Let the Residential Lighting Retrofit Commence!
October 27, 2007
The lighting retrofit of my new house has begun! Instead of retrofitting the entire house all at once, my strategy is to use compact fluorescent lamps (CFLs) to replace incandescent bulbs as the incandescents burn out. This philosophy rests upon two underlying hypotheses (which are based on nothing more than my engineering intuition).
First, it is wasteful to throw out a perfectly good incandescent bulb that still has some life left in it. It seems wrong to gorge the landfill with working light bulbs for the sake of a few saved watts. Eventually all the conventional bulbs in my home will burn out anyway.
Second, I am assuming that the incandescent bulbs that burn out first are the ones that we use the most. Of course, bulb life is actually a function both of the total illuminated hours and the number of on-off cycles. So, my assumption is only partially accurate. Nonetheless, it makes no sense to use a $5 CFL to replace the $0.35 light bulb in my attic, given that I go up there at most maybe once per month. I fully expect the same incandescent bulb to be illuminating the attic when I sell this house. By contrast, I have already managed to burn out one of the bulbs in my home office. One that I replaced new a few months back when I moved in.

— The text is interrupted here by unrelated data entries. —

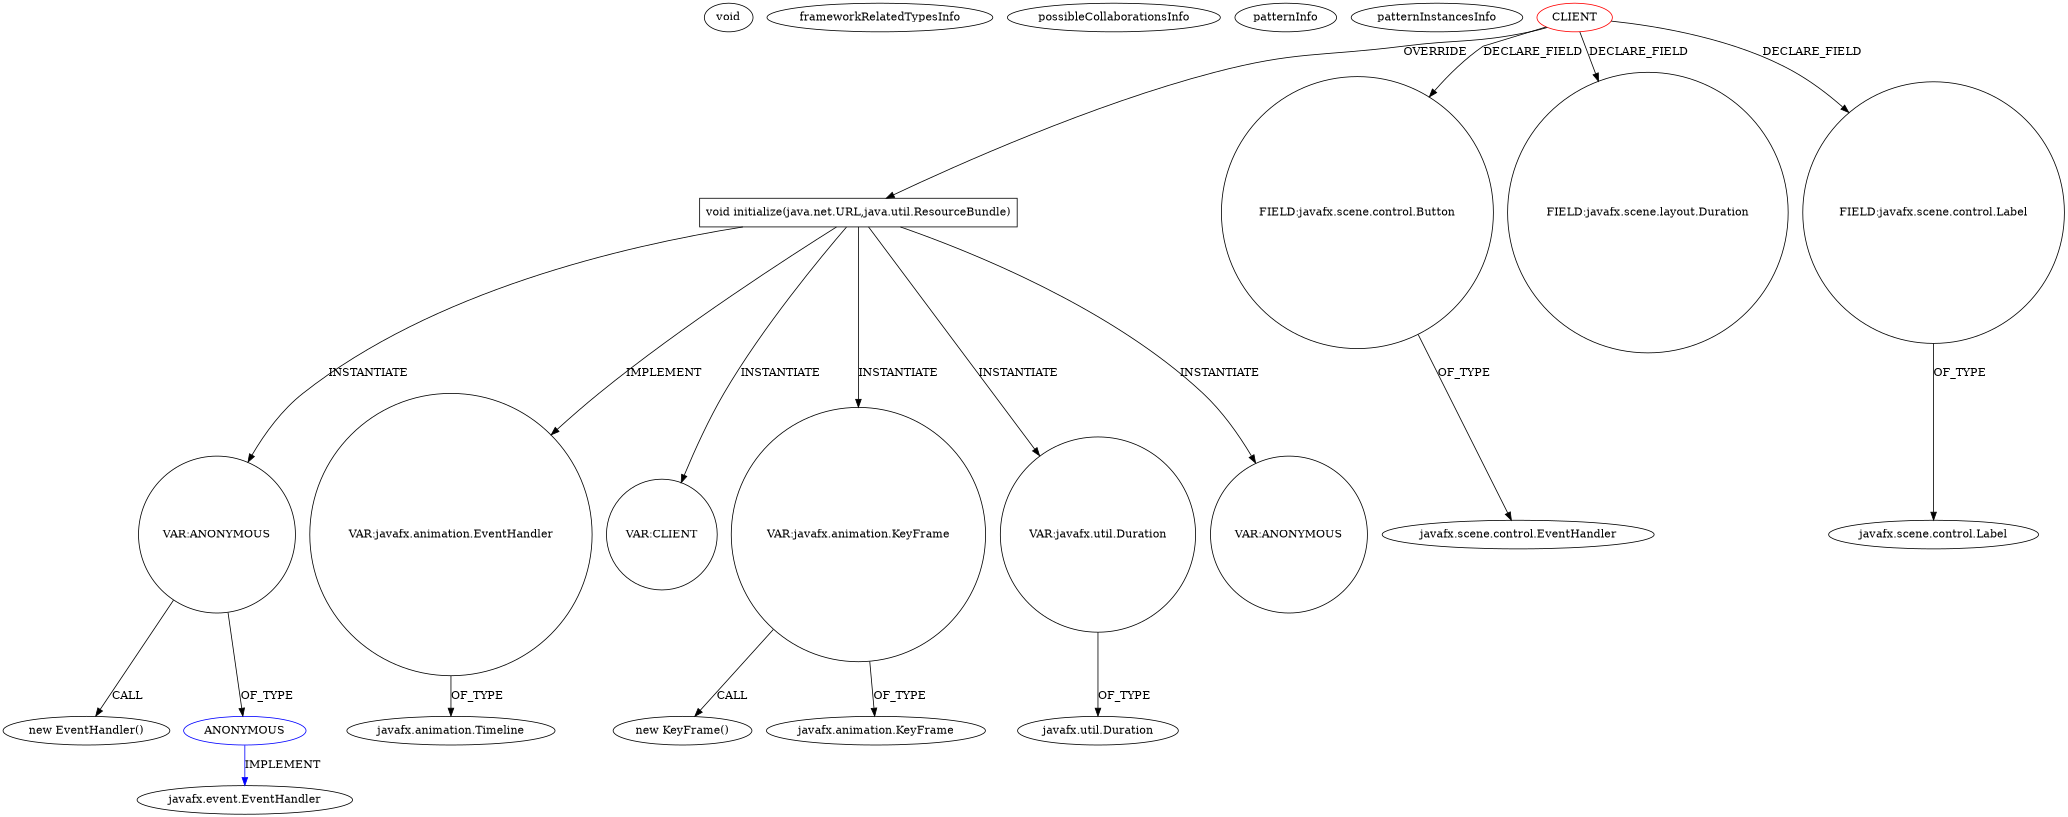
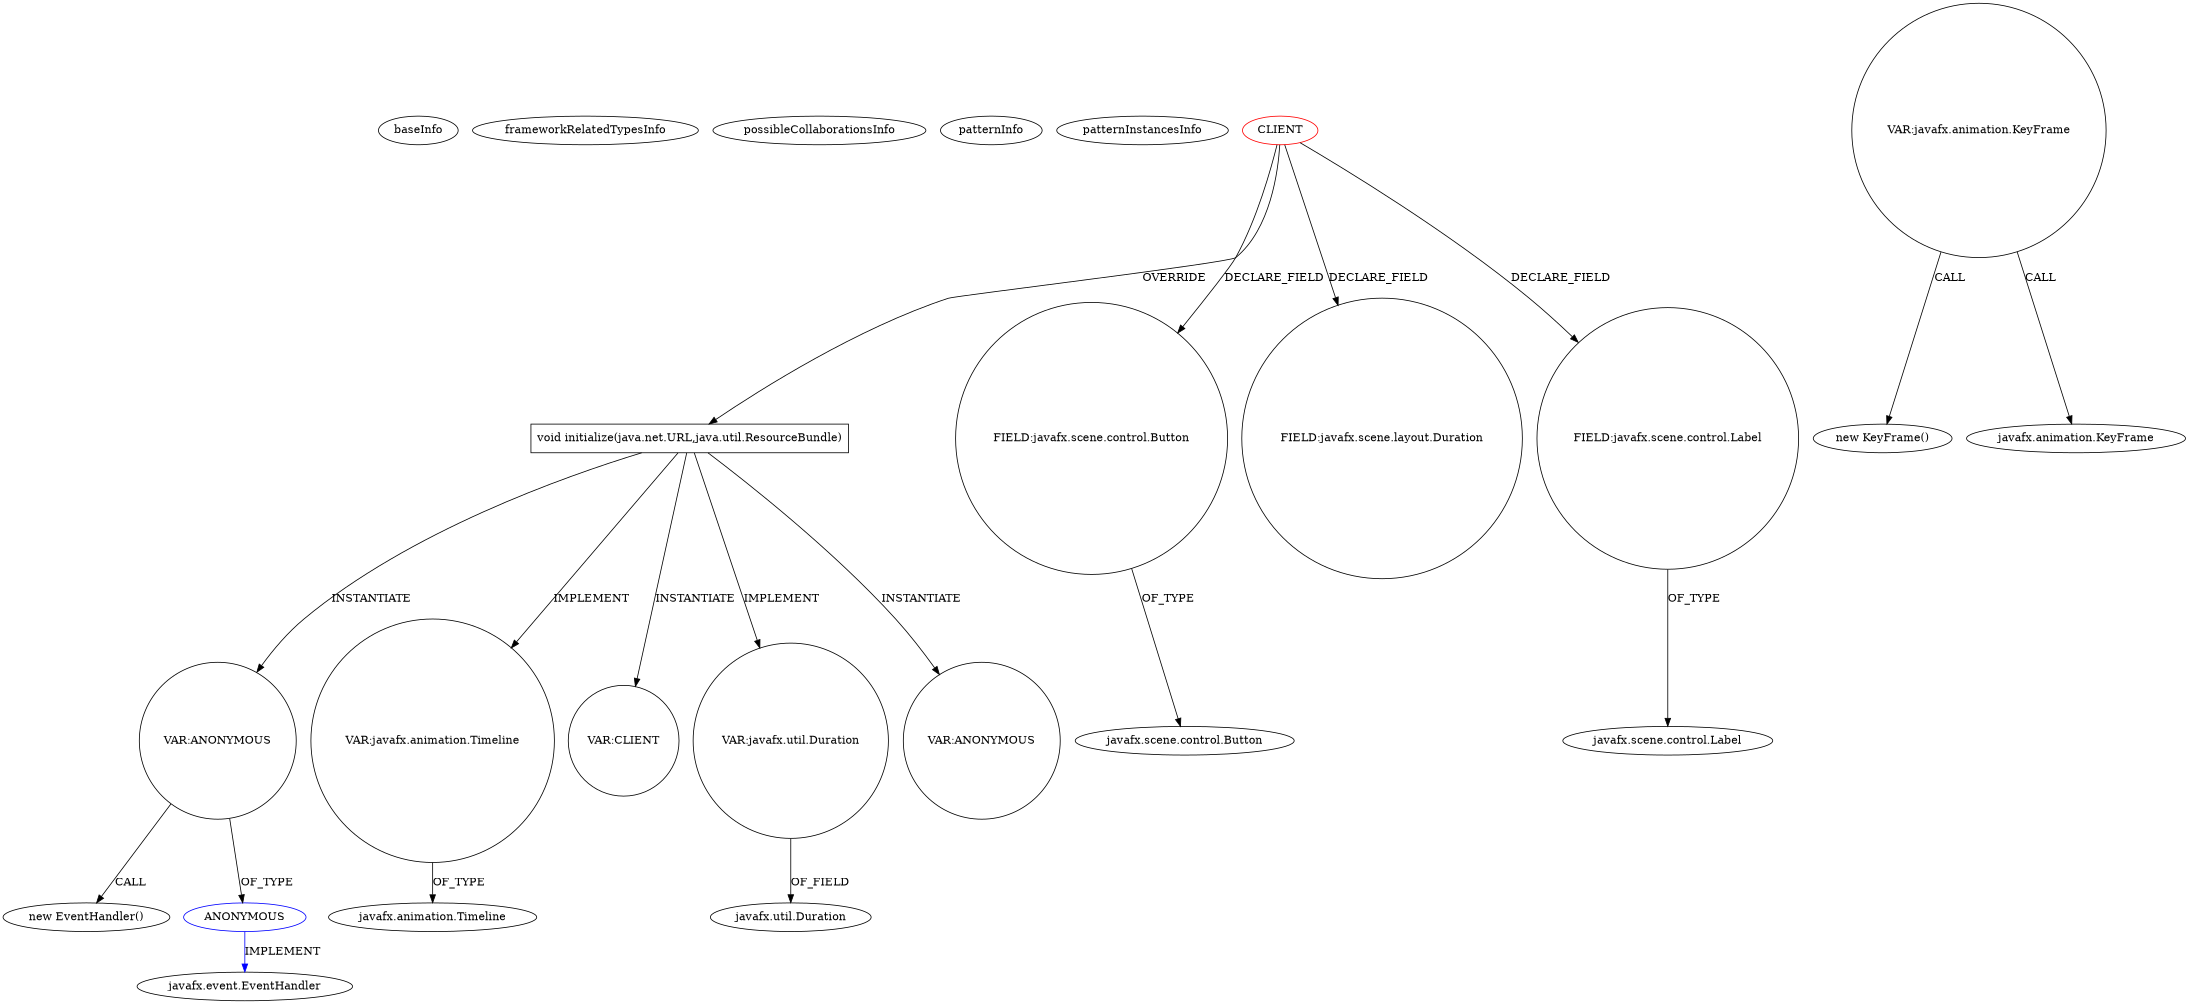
  digraph {
    fontname="DejaVu Serif"
    node [fontname="DejaVu Serif" isFrameworkType=false vertexType=VARIABLE_EXPRESION]
    edge [fontname="DejaVu Serif"]
-   baseInfo [category=pattern graphId=20 isAnonymous=false possibleRelation=false label=void isFrameworkType="" vertexType=""]
+   baseInfo [category=pattern graphId=20 isAnonymous=false possibleRelation=false isFrameworkType="" vertexType=""]
    frameworkRelatedTypesInfo [isFrameworkType="" vertexType=""]
    possibleCollaborationsInfo [isFrameworkType="" vertexType=""]
    patternInfo [frequency=2.0 patternRootClient=0 isFrameworkType="" vertexType=""]
    patternInstancesInfo [0="geyrix57-Proyecto_1_Bases~/geyrix57-Proyecto_1_Bases/Proyecto_1_Bases-master/src/Control/ControlLog.java~ControlLog~2710" 1="tarunbod-SummonCommandCreator~/tarunbod-SummonCommandCreator/SummonCommandCreator-master/src/me/FirstWorldAnarchy/scc/application/FXMLDocumentController.java~FXMLDocumentController~4474" isFrameworkType="" vertexType=""]
    n6 [label="new EventHandler()" vertexType=CONSTRUCTOR_CALL]
    n7 [label="VAR:ANONYMOUS" shape=circle]
    n8 [color=blue label=ANONYMOUS vertexType=REFERENCE_ANONYMOUS_DECLARATION]
    n9 [label="javafx.event.EventHandler" vertexType=FRAMEWORK_INTERFACE_TYPE]
    n10 [label="void initialize(java.net.URL,java.util.ResourceBundle)" shape=box vertexType=OVERRIDING_METHOD_DECLARATION]
-   n11 [label="VAR:javafx.animation.EventHandler" shape=circle]
+   n11 [label="VAR:javafx.animation.Timeline" shape=circle]
    n12 [label="VAR:CLIENT" shape=circle]
    n13 [label="VAR:javafx.animation.KeyFrame" shape=circle]
    n14 [label="VAR:javafx.util.Duration" shape=circle]
    n15 [label="VAR:ANONYMOUS" shape=circle]
    n16 [label="javafx.animation.Timeline" vertexType=FRAMEWORK_CLASS_TYPE]
    n17 [label="new KeyFrame()" vertexType=CONSTRUCTOR_CALL]
    n18 [label="javafx.animation.KeyFrame" vertexType=FRAMEWORK_CLASS_TYPE]
    n19 [label="javafx.util.Duration" vertexType=FRAMEWORK_CLASS_TYPE]
    n20 [color=red label=CLIENT vertexType=ROOT_CLIENT_CLASS_DECLARATION]
    n21 [label="FIELD:javafx.scene.control.Button" shape=circle vertexType=FIELD_DECLARATION]
    n22 [label="FIELD:javafx.scene.layout.Duration" shape=circle vertexType=FIELD_DECLARATION]
    n23 [label="FIELD:javafx.scene.control.Label" shape=circle vertexType=FIELD_DECLARATION]
-   n24 [label="javafx.scene.control.EventHandler" vertexType=FRAMEWORK_CLASS_TYPE]
+   n24 [label="javafx.scene.control.Button" vertexType=FRAMEWORK_CLASS_TYPE]
    n25 [label="javafx.scene.control.Label" vertexType=FRAMEWORK_CLASS_TYPE]
    n7 -> n6 [label=CALL]
    n7 -> n8 [label=OF_TYPE]
    n8 -> n9 [color=blue label=IMPLEMENT]
    n10 -> n7 [label=INSTANTIATE]
    n10 -> n11 [label=IMPLEMENT]
    n10 -> n12 [label=INSTANTIATE]
-   n10 -> n13 [label=INSTANTIATE]
-   n10 -> n14 [label=INSTANTIATE]
+   n10 -> n14 [label=IMPLEMENT]
    n10 -> n15 [label=INSTANTIATE]
    n11 -> n16 [label=OF_TYPE]
    n13 -> n17 [label=CALL]
-   n13 -> n18 [label=OF_TYPE]
-   n14 -> n19 [label=OF_TYPE]
+   n13 -> n18 [label=CALL]
+   n14 -> n19 [label=OF_FIELD]
    n20 -> n10 [label=OVERRIDE]
    n20 -> n21 [label=DECLARE_FIELD]
    n20 -> n22 [label=DECLARE_FIELD]
    n20 -> n23 [label=DECLARE_FIELD]
    n21 -> n24 [label=OF_TYPE]
    n23 -> n25 [label=OF_TYPE]
  }
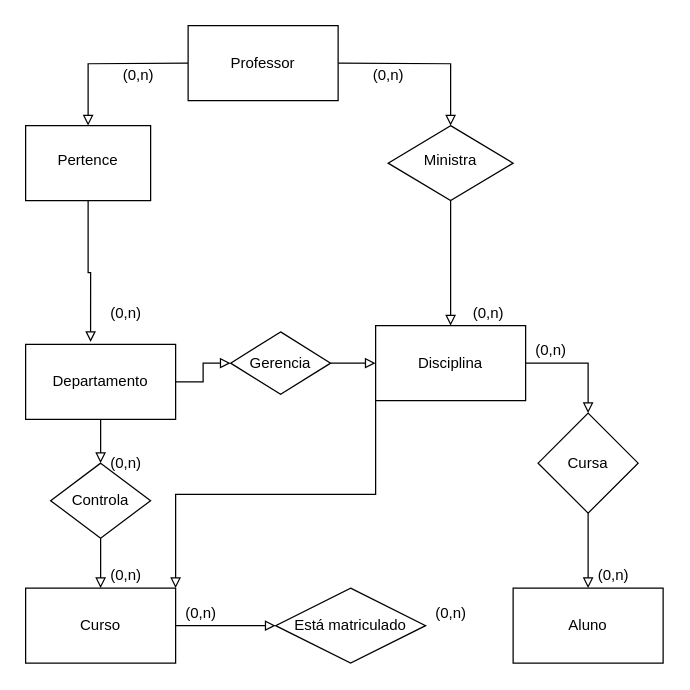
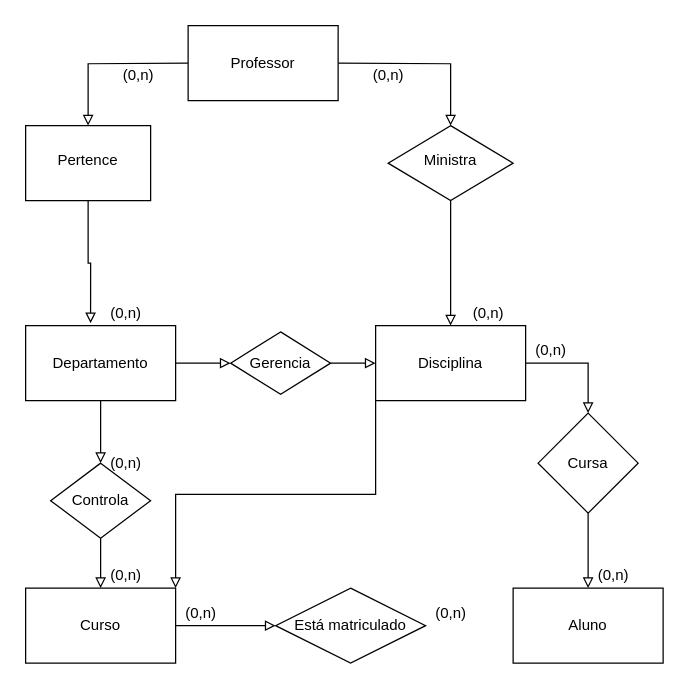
  <mxCell id="0" />
  <mxCell id="1" parent="0" />
  <mxCell id="2" style="edgeStyle=orthogonalEdgeStyle;rounded=0;orthogonalLoop=1;jettySize=auto;html=1;exitX=1;exitY=0.5;exitDx=0;exitDy=0;entryX=0.5;entryY=0;entryDx=0;entryDy=0;endArrow=block;endFill=0;" edge="1" parent="1" target="7"><mxGeometry relative="1" as="geometry"><mxPoint x="270" y="50" as="sourcePoint" /></mxGeometry></mxCell>
  <mxCell id="3" style="edgeStyle=orthogonalEdgeStyle;rounded=0;orthogonalLoop=1;jettySize=auto;html=1;exitX=0;exitY=0.5;exitDx=0;exitDy=0;entryX=0.5;entryY=0;entryDx=0;entryDy=0;endArrow=block;endFill=0;" edge="1" parent="1" target="5"><mxGeometry relative="1" as="geometry"><mxPoint x="150" y="50" as="sourcePoint" /></mxGeometry></mxCell>
  <mxCell id="4" style="edgeStyle=orthogonalEdgeStyle;rounded=0;orthogonalLoop=1;jettySize=auto;html=1;exitX=0.5;exitY=1;exitDx=0;exitDy=0;endArrow=block;endFill=0;entryX=0.433;entryY=-0.033;entryDx=0;entryDy=0;entryPerimeter=0;" edge="1" parent="1" source="5" target="15"><mxGeometry relative="1" as="geometry"><mxPoint x="70" y="230" as="targetPoint" /></mxGeometry></mxCell>
  <mxCell id="5" value="Pertence" style="whiteSpace=wrap;html=1;shadow=0;fontFamily=Helvetica;fontSize=12;align=center;strokeWidth=1;spacing=6;spacingTop=-4;rounded=0;" parent="1" vertex="1"><mxGeometry x="20" y="100" width="100" height="60" as="geometry" /></mxCell>
  <mxCell id="6" style="edgeStyle=orthogonalEdgeStyle;rounded=0;orthogonalLoop=1;jettySize=auto;html=1;endArrow=block;endFill=0;entryX=0.5;entryY=0;entryDx=0;entryDy=0;" edge="1" parent="1" source="7" target="18"><mxGeometry relative="1" as="geometry"><mxPoint x="360" y="230" as="targetPoint" /></mxGeometry></mxCell>
  <mxCell id="7" value="Ministra" style="rhombus;whiteSpace=wrap;html=1;shadow=0;fontFamily=Helvetica;fontSize=12;align=center;strokeWidth=1;spacing=6;spacingTop=-4;" parent="1" vertex="1"><mxGeometry x="310" y="100" width="100" height="60" as="geometry" /></mxCell>
  <mxCell id="8" value="(0,n)" style="text;html=1;align=center;verticalAlign=middle;resizable=0;points=[];autosize=1;strokeColor=none;fillColor=none;" vertex="1" parent="1"><mxGeometry x="90" y="50" width="40" height="20" as="geometry" /></mxCell>
  <mxCell id="9" value="(0,n)" style="text;html=1;align=center;verticalAlign=middle;resizable=0;points=[];autosize=1;strokeColor=none;fillColor=none;" vertex="1" parent="1"><mxGeometry x="290" y="50" width="40" height="20" as="geometry" /></mxCell>
  <mxCell id="10" value="(0,n)" style="text;html=1;align=center;verticalAlign=middle;resizable=0;points=[];autosize=1;strokeColor=none;fillColor=none;" vertex="1" parent="1"><mxGeometry x="80" y="240" width="40" height="20" as="geometry" /></mxCell>
  <mxCell id="11" value="(0,n)" style="text;html=1;align=center;verticalAlign=middle;resizable=0;points=[];autosize=1;strokeColor=none;fillColor=none;" vertex="1" parent="1"><mxGeometry x="370" y="240" width="40" height="20" as="geometry" /></mxCell>
  <mxCell id="12" value="Professor" style="rounded=0;whiteSpace=wrap;html=1;" vertex="1" parent="1"><mxGeometry x="150" y="20" width="120" height="60" as="geometry" /></mxCell>
  <mxCell id="13" style="edgeStyle=orthogonalEdgeStyle;rounded=0;orthogonalLoop=1;jettySize=auto;html=1;exitX=0.5;exitY=1;exitDx=0;exitDy=0;entryX=0.5;entryY=0;entryDx=0;entryDy=0;endArrow=block;endFill=0;" edge="1" parent="1" source="15" target="22"><mxGeometry relative="1" as="geometry" /></mxCell>
  <mxCell id="14" style="edgeStyle=orthogonalEdgeStyle;rounded=0;orthogonalLoop=1;jettySize=auto;html=1;exitX=1;exitY=0.5;exitDx=0;exitDy=0;entryX=0;entryY=0.5;entryDx=0;entryDy=0;endArrow=block;endFill=0;" edge="1" parent="1" source="15" target="20"><mxGeometry relative="1" as="geometry" /></mxCell>
- <mxCell id="15" value="Departamento" style="rounded=0;whiteSpace=wrap;html=1;" vertex="1" parent="1"><mxGeometry x="20" y="275" width="120" height="60" as="geometry" /></mxCell>
+ <mxCell id="15" value="Departamento" style="rounded=0;whiteSpace=wrap;html=1;" vertex="1" parent="1"><mxGeometry x="20" y="260" width="120" height="60" as="geometry" /></mxCell>
  <mxCell id="16" style="edgeStyle=orthogonalEdgeStyle;rounded=0;orthogonalLoop=1;jettySize=auto;html=1;exitX=1;exitY=0.5;exitDx=0;exitDy=0;entryX=0.5;entryY=0;entryDx=0;entryDy=0;endArrow=block;endFill=0;" edge="1" parent="1" source="18" target="33"><mxGeometry relative="1" as="geometry" /></mxCell>
  <mxCell id="17" style="edgeStyle=orthogonalEdgeStyle;rounded=0;orthogonalLoop=1;jettySize=auto;html=1;exitX=0;exitY=1;exitDx=0;exitDy=0;entryX=1;entryY=0;entryDx=0;entryDy=0;endArrow=block;endFill=0;" edge="1" parent="1" source="18" target="24"><mxGeometry relative="1" as="geometry" /></mxCell>
  <mxCell id="18" value="Disciplina" style="rounded=0;whiteSpace=wrap;html=1;" vertex="1" parent="1"><mxGeometry x="300" y="260" width="120" height="60" as="geometry" /></mxCell>
  <mxCell id="19" style="edgeStyle=orthogonalEdgeStyle;rounded=0;orthogonalLoop=1;jettySize=auto;html=1;exitX=1;exitY=0.5;exitDx=0;exitDy=0;entryX=0;entryY=0.5;entryDx=0;entryDy=0;endArrow=block;endFill=0;" edge="1" parent="1" source="20" target="18"><mxGeometry relative="1" as="geometry" /></mxCell>
  <mxCell id="20" value="Gerencia" style="rhombus;whiteSpace=wrap;html=1;" vertex="1" parent="1"><mxGeometry x="184" y="265" width="80" height="50" as="geometry" /></mxCell>
  <mxCell id="21" style="edgeStyle=orthogonalEdgeStyle;rounded=0;orthogonalLoop=1;jettySize=auto;html=1;exitX=0.5;exitY=1;exitDx=0;exitDy=0;entryX=0.5;entryY=0;entryDx=0;entryDy=0;endArrow=block;endFill=0;" edge="1" parent="1" source="22" target="24"><mxGeometry relative="1" as="geometry" /></mxCell>
  <mxCell id="22" value="Controla" style="rhombus;whiteSpace=wrap;html=1;" vertex="1" parent="1"><mxGeometry x="40" y="370" width="80" height="60" as="geometry" /></mxCell>
  <mxCell id="23" style="edgeStyle=orthogonalEdgeStyle;rounded=0;orthogonalLoop=1;jettySize=auto;html=1;exitX=1;exitY=0.5;exitDx=0;exitDy=0;entryX=0;entryY=0.5;entryDx=0;entryDy=0;endArrow=block;endFill=0;" edge="1" parent="1" source="24" target="27"><mxGeometry relative="1" as="geometry" /></mxCell>
  <mxCell id="24" value="Curso" style="rounded=0;whiteSpace=wrap;html=1;" vertex="1" parent="1"><mxGeometry x="20" y="470" width="120" height="60" as="geometry" /></mxCell>
  <mxCell id="25" value="(0,n)" style="text;html=1;align=center;verticalAlign=middle;resizable=0;points=[];autosize=1;strokeColor=none;fillColor=none;" vertex="1" parent="1"><mxGeometry x="80" y="360" width="40" height="20" as="geometry" /></mxCell>
  <mxCell id="26" value="(0,n)" style="text;html=1;align=center;verticalAlign=middle;resizable=0;points=[];autosize=1;strokeColor=none;fillColor=none;" vertex="1" parent="1"><mxGeometry x="80" y="450" width="40" height="20" as="geometry" /></mxCell>
  <mxCell id="27" value="Está matriculado" style="rhombus;whiteSpace=wrap;html=1;" vertex="1" parent="1"><mxGeometry x="220" y="470" width="120" height="60" as="geometry" /></mxCell>
  <mxCell id="28" style="edgeStyle=orthogonalEdgeStyle;rounded=0;orthogonalLoop=1;jettySize=auto;html=1;exitX=0.5;exitY=1;exitDx=0;exitDy=0;endArrow=block;endFill=0;" edge="1" parent="1" source="27" target="27"><mxGeometry relative="1" as="geometry" /></mxCell>
  <mxCell id="29" value="Aluno" style="rounded=0;whiteSpace=wrap;html=1;" vertex="1" parent="1"><mxGeometry x="410" y="470" width="120" height="60" as="geometry" /></mxCell>
  <mxCell id="30" value="(0,n)" style="text;html=1;align=center;verticalAlign=middle;resizable=0;points=[];autosize=1;strokeColor=none;fillColor=none;" vertex="1" parent="1"><mxGeometry x="140" y="480" width="40" height="20" as="geometry" /></mxCell>
  <mxCell id="31" value="(0,n)" style="text;html=1;align=center;verticalAlign=middle;resizable=0;points=[];autosize=1;strokeColor=none;fillColor=none;" vertex="1" parent="1"><mxGeometry x="340" y="480" width="40" height="20" as="geometry" /></mxCell>
  <mxCell id="32" style="edgeStyle=orthogonalEdgeStyle;rounded=0;orthogonalLoop=1;jettySize=auto;html=1;exitX=0.5;exitY=1;exitDx=0;exitDy=0;entryX=0.5;entryY=0;entryDx=0;entryDy=0;endArrow=block;endFill=0;" edge="1" parent="1" source="33" target="29"><mxGeometry relative="1" as="geometry" /></mxCell>
  <mxCell id="33" value="Cursa" style="rhombus;whiteSpace=wrap;html=1;" vertex="1" parent="1"><mxGeometry x="430" y="330" width="80" height="80" as="geometry" /></mxCell>
  <mxCell id="34" value="(0,n)" style="text;html=1;align=center;verticalAlign=middle;resizable=0;points=[];autosize=1;strokeColor=none;fillColor=none;" vertex="1" parent="1"><mxGeometry x="420" y="270" width="40" height="20" as="geometry" /></mxCell>
  <mxCell id="35" value="(0,n)" style="text;html=1;align=center;verticalAlign=middle;resizable=0;points=[];autosize=1;strokeColor=none;fillColor=none;" vertex="1" parent="1"><mxGeometry x="470" y="450" width="40" height="20" as="geometry" /></mxCell>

When I retrofitted my parents’ house with CFLs about 7 years ago, the only lamps on the market were those terrible in-line-tube compacts. They resemble what you might get if someone ripped an office fixture from the ceiling, put a U-bend in it, and slapped a socket fixture to the bottom. Those early CFLs did not even attempt to mimic the shape of conventional light bulbs, and the only place they worked aesthetically was under lamp shades (provided the shade was not designed to mount on a spherical bulb – in which care you were just out of luck).
Today, the choices are much more extensive. Below are some images of the assortment of CFLs available, juxtaposed against the conventional bulbs they replace. Listed in red are the rated wattages of each lamp to show the dramatic savings. Amazingly in addition to CFLs that actually look like conventional bulbs, one can buy fluorescent decor lights, vanity lamps, and flood lamps.
Just look how far we have come in the 21st Century.